La coopération est acceptée avec enthousiasme et débouche sur un résultat retentissant. En 1987, les chercheurs français et soviétiques publient dans la revue Nature trois articles majeurs. À partir de l’analyse des glaces forées jusqu’à 2 kilomètres de profondeur, ils reconstituent l’histoire des relations entre effet de serre et température atmosphérique depuis 160 000 ans. Un laps de temps qui comporte notre ère chaude, l’ère glaciaire qui la précède et une seconde ère chaude, baptisée Eémien. La reconstruction des températures est réalisée à Saclay, avec l’étude des isotopes de l’oxygène et de l’hydrogène. L’équipe de Grenoble parvient à retrouver la teneur de l’atmosphère en CO2 grâce aux bulles d’air piégées dans la glace. La cause initiale de la bascule entre ère froide et chaude est bien reliée aux paramètres orbitaux1 de la Terre, mais l’analyse de la teneur en CO2 montre que ce gaz à effet de serre contribue à amplifier l’évolution des températures pilotée par la mécanique céleste. Les scientifiques se sont en effet rendu compte que le taux de CO2 chute jusqu’à 180  ppm (partie par million) durant les ères glaciaires. Et monte jusqu’à 280  ppm durant les ères chaudes. Ce faisant, ils ont donc découvert les bornes naturelles de la variation du CO2 atmosphérique pour le climat des deux derniers millions d’années et son rôle dans les évolutions climatiques. Ce même comportement est décrit pour le méthane, sur ces mêmes carottes de glace, avec des résultats similaires. En 1999, avec des carottes plus longues, cette relation entre les températures et ces deux gaz à effet de serre est confirmée sur les 400 000 dernières années. Enfin, grâce à un long forage près de la station française Concordia, installée au cœur du continent blanc, l’analyse est étendue sur les derniers 800 000 ans. Publiées en 2004, les analyses confirment ces relations entre climat et effet de serre sur huit cycles glaciaires/interglaciaires.

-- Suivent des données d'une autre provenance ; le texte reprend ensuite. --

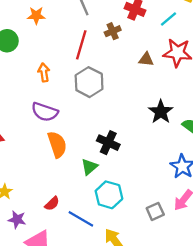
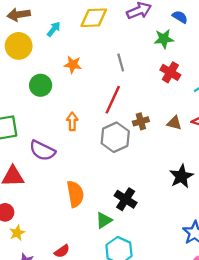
brown cross: (113, 31) -> (141, 121), moved
purple semicircle: (45, 112) -> (42, 151), moved

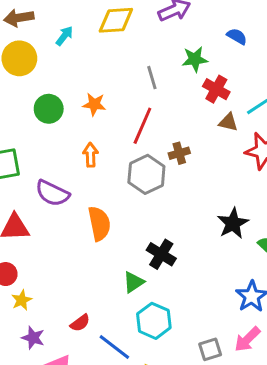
blue semicircle: (180, 17) -> (237, 36), moved
green star: (164, 39) -> (195, 59), moved
orange star: (73, 65) -> (94, 104), moved
brown triangle: (174, 123) -> (228, 122), moved
orange semicircle: (75, 194) -> (99, 224), moved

Pendant ce temps, s’appuyant sur des modèles climatiques, d’autres chercheurs simulent sur ordinateur, à l’aide des paramètres orbitaux de la Terre et de ces variations des gaz à effet de serre, les cycles glaciaires/interglaciaires sur cette même période de 800 000 ans. Ces modélisations montrent que la variation des facteurs orbitaux rythme bien les cycles glaciaires/interglaciaires, mais que les variations de la teneur en CO2 fonctionnent comme un formidable amplificateur, indispensable pour expliquer totalement la chute des températures en période froide et leur hausse en période chaude.

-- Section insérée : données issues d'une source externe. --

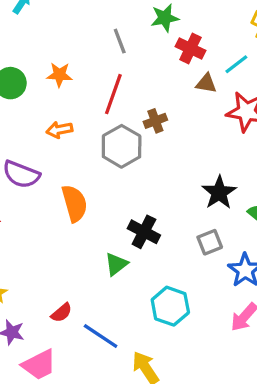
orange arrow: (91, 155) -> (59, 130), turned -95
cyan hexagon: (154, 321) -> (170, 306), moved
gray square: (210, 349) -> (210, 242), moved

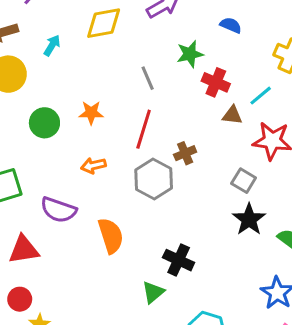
gray square: (210, 242) -> (244, 181), moved, turned -35

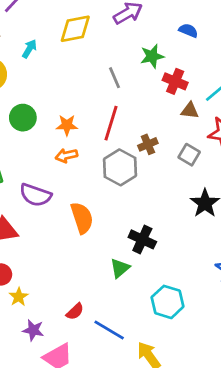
orange star: (91, 113) -> (67, 125), moved
gray square: (244, 181) -> (189, 155), moved

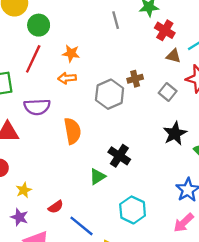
green circle: (23, 118) -> (39, 25), moved
red line: (111, 123) -> (33, 59), moved
purple semicircle: (35, 195) -> (37, 107), turned -30
yellow star: (19, 297) -> (24, 190), moved

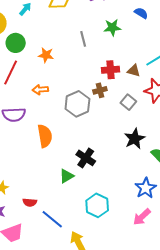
red cross: (165, 30) -> (110, 70), moved, turned -36
orange star: (71, 53) -> (46, 55), moved
red semicircle: (56, 207) -> (30, 202), turned 40

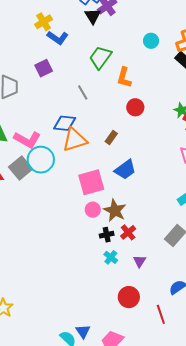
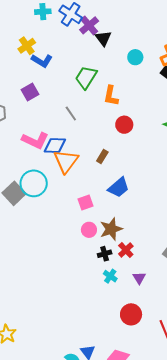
black triangle: (93, 16) -> (103, 38), moved
pink L-shape: (27, 140) -> (35, 140), moved
orange triangle: (75, 140) -> (66, 161), turned -32
pink square: (91, 182) -> (86, 203), size x0.6
brown star: (115, 211) -> (111, 229), turned 30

Au-delà de ces 800 000 dernières années, d’autres forages marins et continentaux nous apprennent que le tempo des variations glaciaires/interglaciaires n’a pas toujours été rythmé par cette période de 100 000 ans. Ainsi, au début du Quaternaire, ces oscillations se produisaient avec une période de 40 000 ans en phase avec les changements d’obliquité. Or, cette transition entre des cycles glaciaires courts et longs s’est produite il y a environ 1 million d’années.

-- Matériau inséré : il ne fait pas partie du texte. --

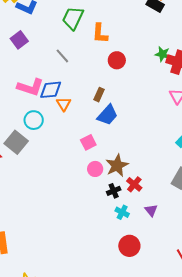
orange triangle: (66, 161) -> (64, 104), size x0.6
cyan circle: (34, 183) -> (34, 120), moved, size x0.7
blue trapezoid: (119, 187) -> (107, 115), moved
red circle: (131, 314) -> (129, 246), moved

Quel rôle joue le CO2 dans cette transition ? Pourquoi les cycles glaciaires qui correspondaient à une réponse climatique aux changements d’obliquité sont-ils devenus beaucoup plus longs ? Ces questions mobilisent l’énergie des chercheurs et motivent la quête de sites en Antarctique central où un forage pourrait faire reculer l’horizon temporel accessible de 800 000 à plus d’1 million d’années. Mais on n’ira guère plus loin, la glace plus ancienne s’étant lentement écoulée vers l’océan où elle a disparu. Notre capacité à mesurer directement la composition en gaz à effet de serre de l’atmosphère s’arrête donc là, avec les glaces les plus anciennes de la Terre (celles du Groenland ne dépassent pas 130 000 ans). Au-delà de cet horizon d’environ un million d’années, les chercheurs ont développé des méthodes très ingénieuses mais très indirectes pour reconstruire le CO2 atmosphérique, ce qui rend beaucoup plus délicate mais tout aussi passionnante notre étude des interactions plus anciennes entre climat et cycle du carbone.